Ko Hawaii Pae Aina, Buke IV, Helu 36, Aoao 2. Sepatemaba 3, 1881.

The new Kaumakapili Church, 1911.


Tomorrow, Sunday, the new church of Kaumakapili that stands at the corner of King Street and Asylum Road will be consecrated. This is a beautiful church built by the Lucas Brothers [Hoahanau Luka].

According to plans, the Rev. W. N. Lono and Rev. Parker, are the makua that will conduct the consecration. The choir will sing some old songs.

Something great that will be witnessed that day will be the hearing of the ringing of the bell of the first church of Kaumakapili which stood on Beritania Street. The bell was forged in 1910 by Mr. Henry Hooper, and that same year it was brought to Hawaii nei and placed in the steeple of Kaumakapili.

When the second Kaumakapili was built at the same location, this bell was used for meetings. When this church was consumed by fire in 1900, this bell was taken to Maemae Church where it was used until it was brought back to this new Kaumakapili Church.

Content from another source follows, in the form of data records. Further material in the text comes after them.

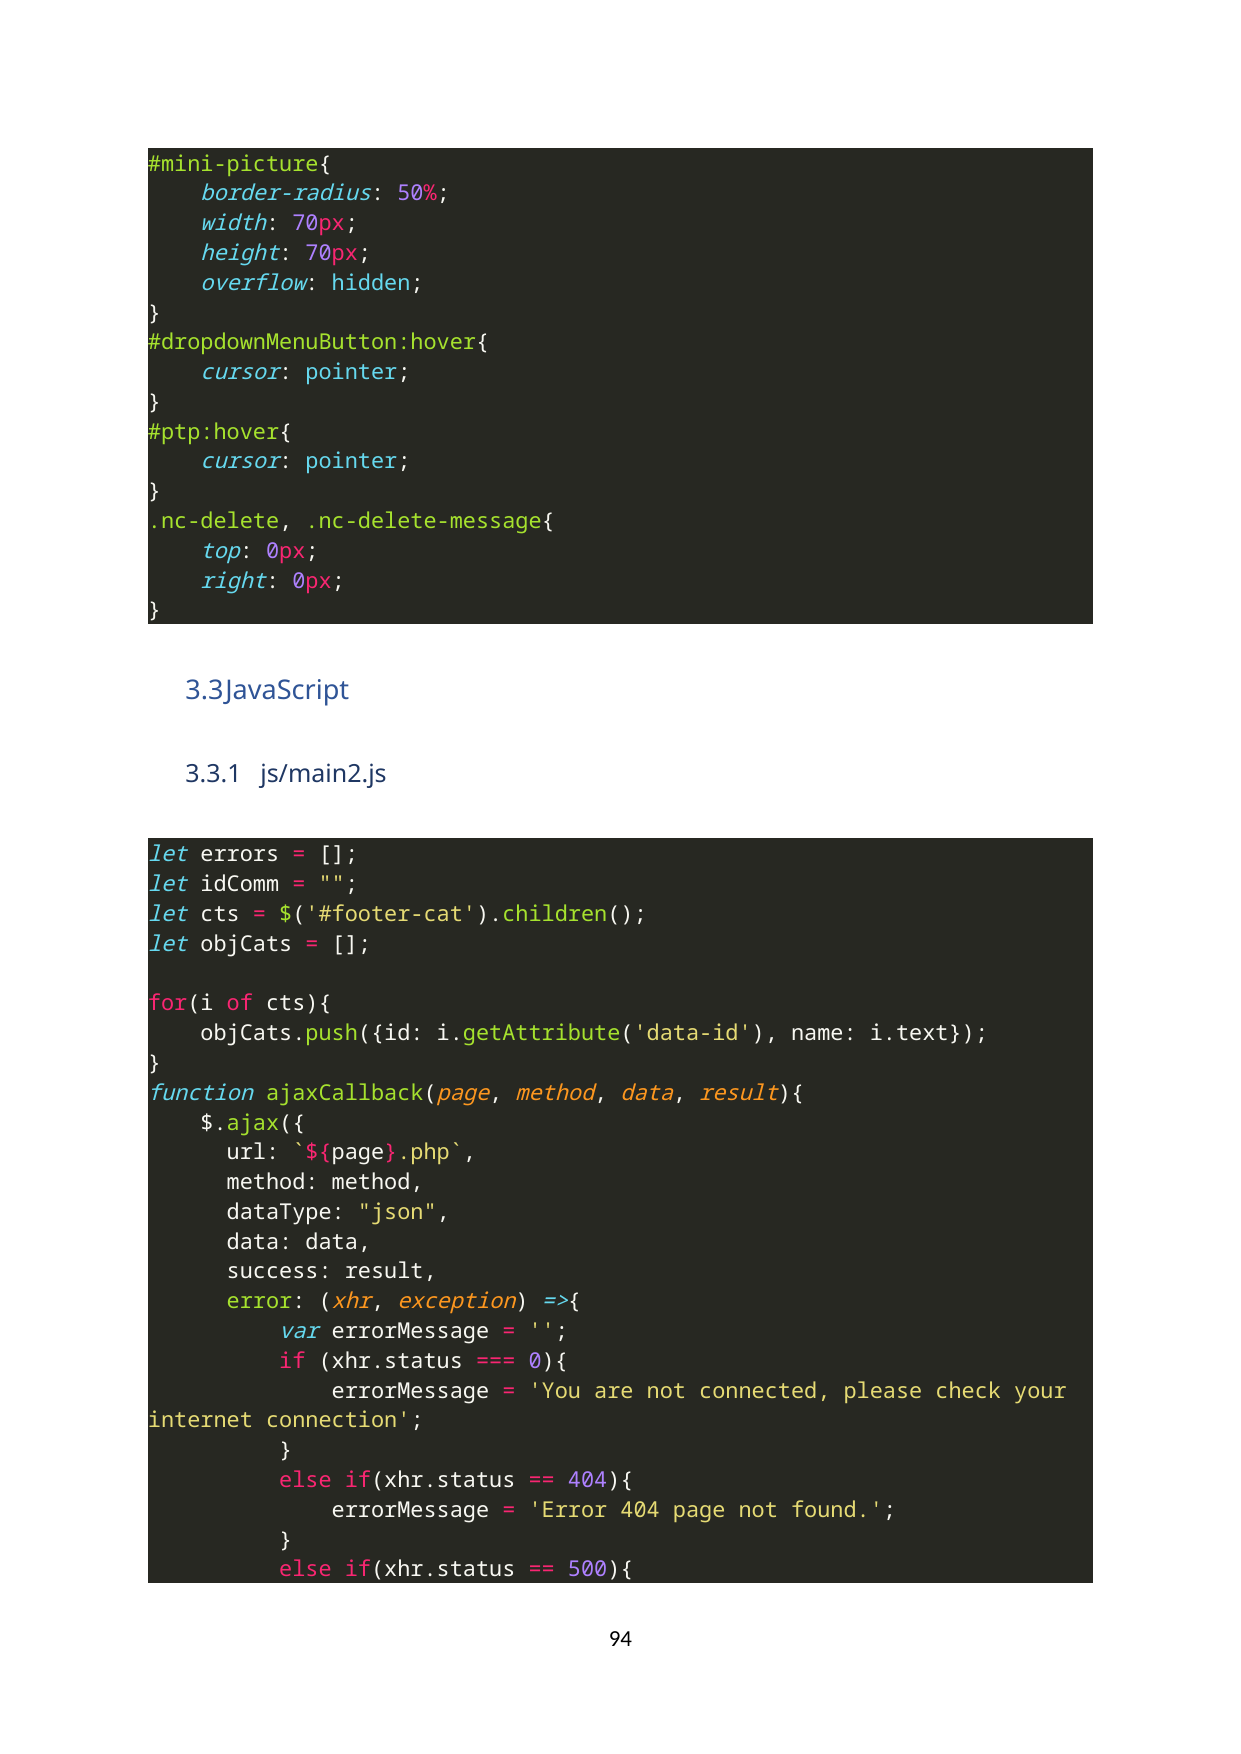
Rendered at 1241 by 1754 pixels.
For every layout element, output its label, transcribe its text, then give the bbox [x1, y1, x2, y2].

text height: 70px; [148, 237, 1093, 267]
text border-radius: 50%; [148, 177, 1093, 207]
text #dropdownMenuButton:hover{ [148, 326, 1093, 356]
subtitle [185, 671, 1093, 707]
text width: 70px; [148, 207, 1093, 237]
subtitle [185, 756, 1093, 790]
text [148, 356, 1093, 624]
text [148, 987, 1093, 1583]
text } [148, 297, 1093, 326]
text overflow: hidden; [148, 267, 1093, 297]
text #mini-picture{ [148, 148, 1093, 177]
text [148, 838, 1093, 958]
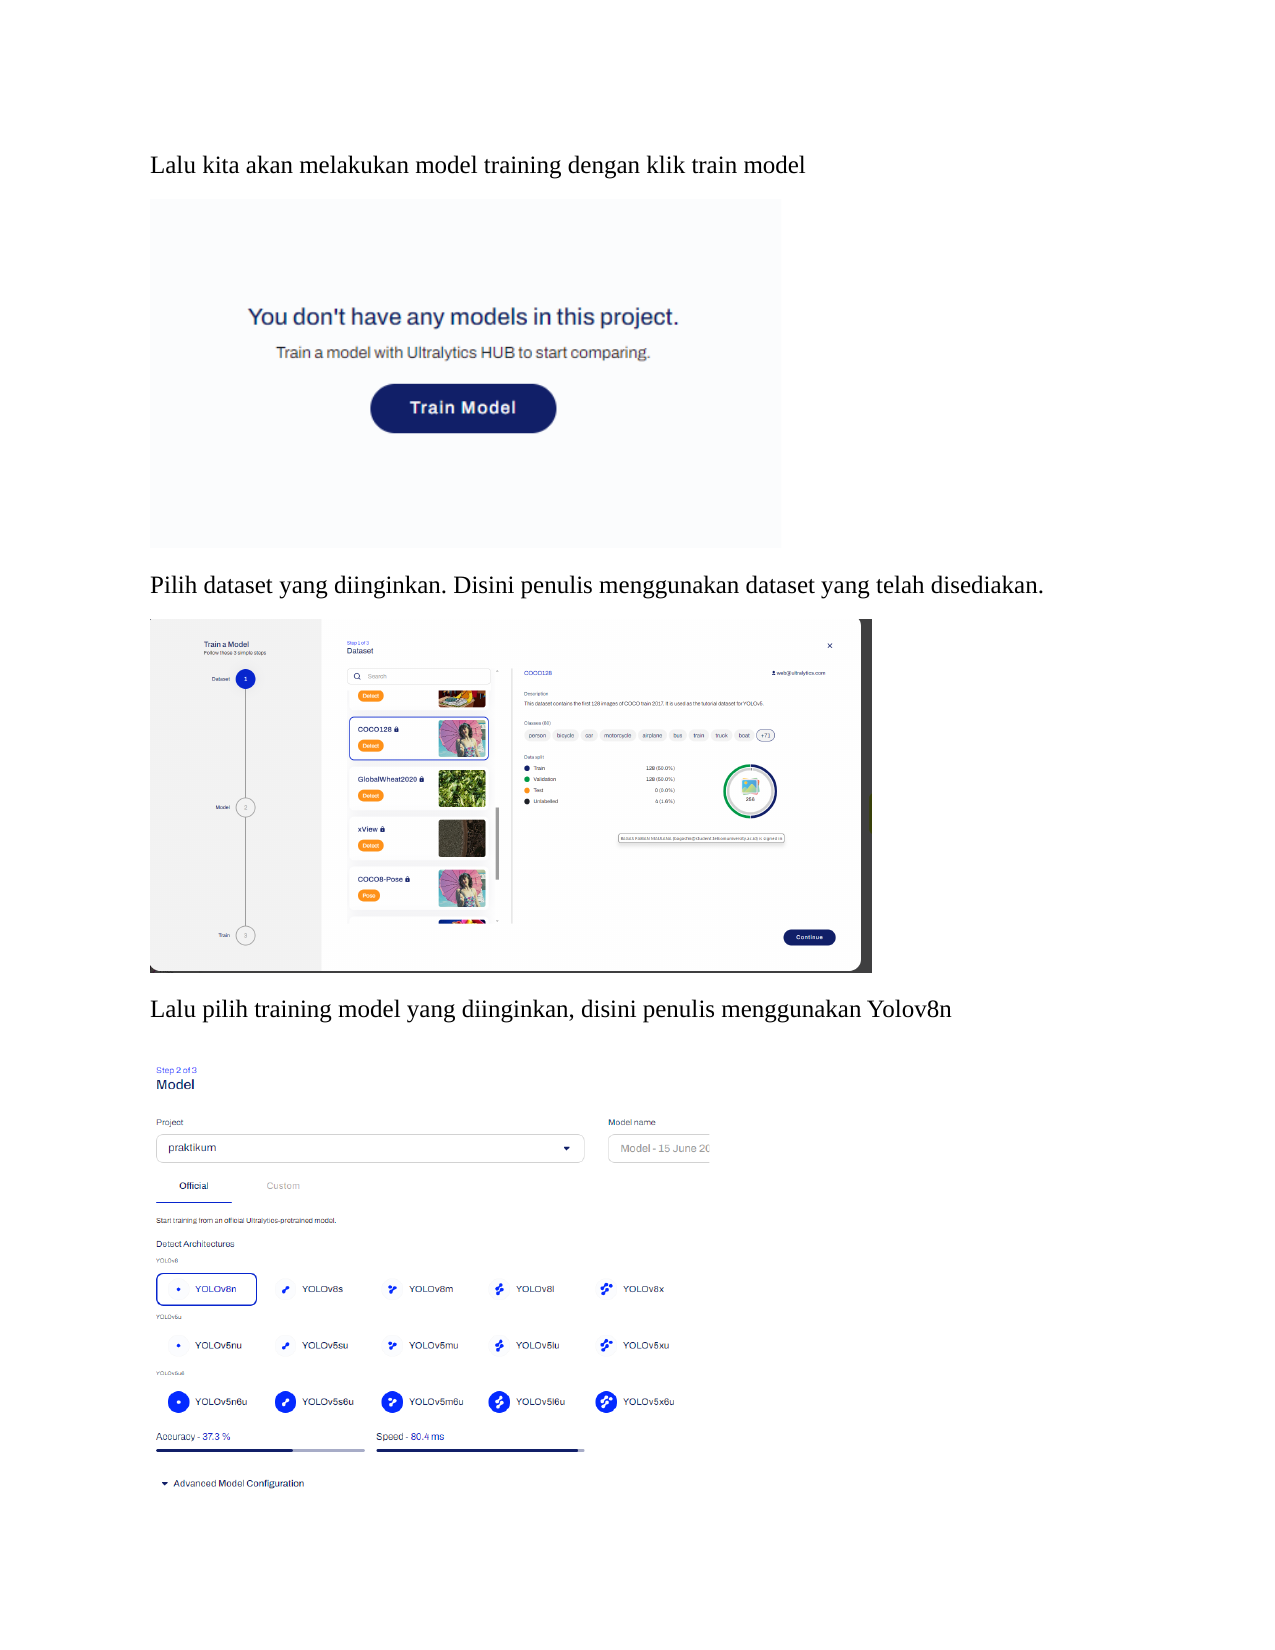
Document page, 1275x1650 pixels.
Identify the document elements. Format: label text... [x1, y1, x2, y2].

text Lalu kita akan melakukan model training dengan klik train model [150, 150, 1125, 179]
text Pilih dataset yang diinginkan. Disini penulis menggunakan dataset yang telah disediakan. [150, 570, 1125, 598]
picture [150, 619, 872, 973]
picture [150, 1044, 710, 1500]
text Lalu pilih training model yang diinginkan, disini penulis menggunakan Yolov8n [150, 994, 1125, 1023]
picture [150, 199, 782, 548]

S. M. Kanakanui, a member of the board of trustees, will be the one ringing the bell this Sunday.

(Aloha Aina, 6/24/1911, p. 1)


Ke Aloha Aina, Buke XVI, Helu 25, Aoao 1. Iune 24, 1911.

Plans for Independence Day, 1885.

The heads of the nation are planning on a great celebration on the 28th of November, that being La Kuokoa. Therefore, there will be a parade on that day; a speech by Robert Hoapili Baker [R. Hoapili Beka] at Kaumakapili for independence day, the one that we are questioning as to whether he has a brain that can compose a speech for that day by himself; and a banquet for the benefit of Kaumakapili Church after the activities at the church are through. This is something new that we see, that the heads of the nation themselves are doing this, and not the makaainana. Perhaps it was seen that the makaainana were neglectful in observing this day because of their lack of trust in the ministers of the government.

(Ko Hawaii Pae Aina, 11/14, 1885, p. 2)

Ke manao nei na luna aupuni...

Ko Hawaii Pae Aina, Buke VIII, Helu 46, Aoao 2. Novemaba 14, 1885.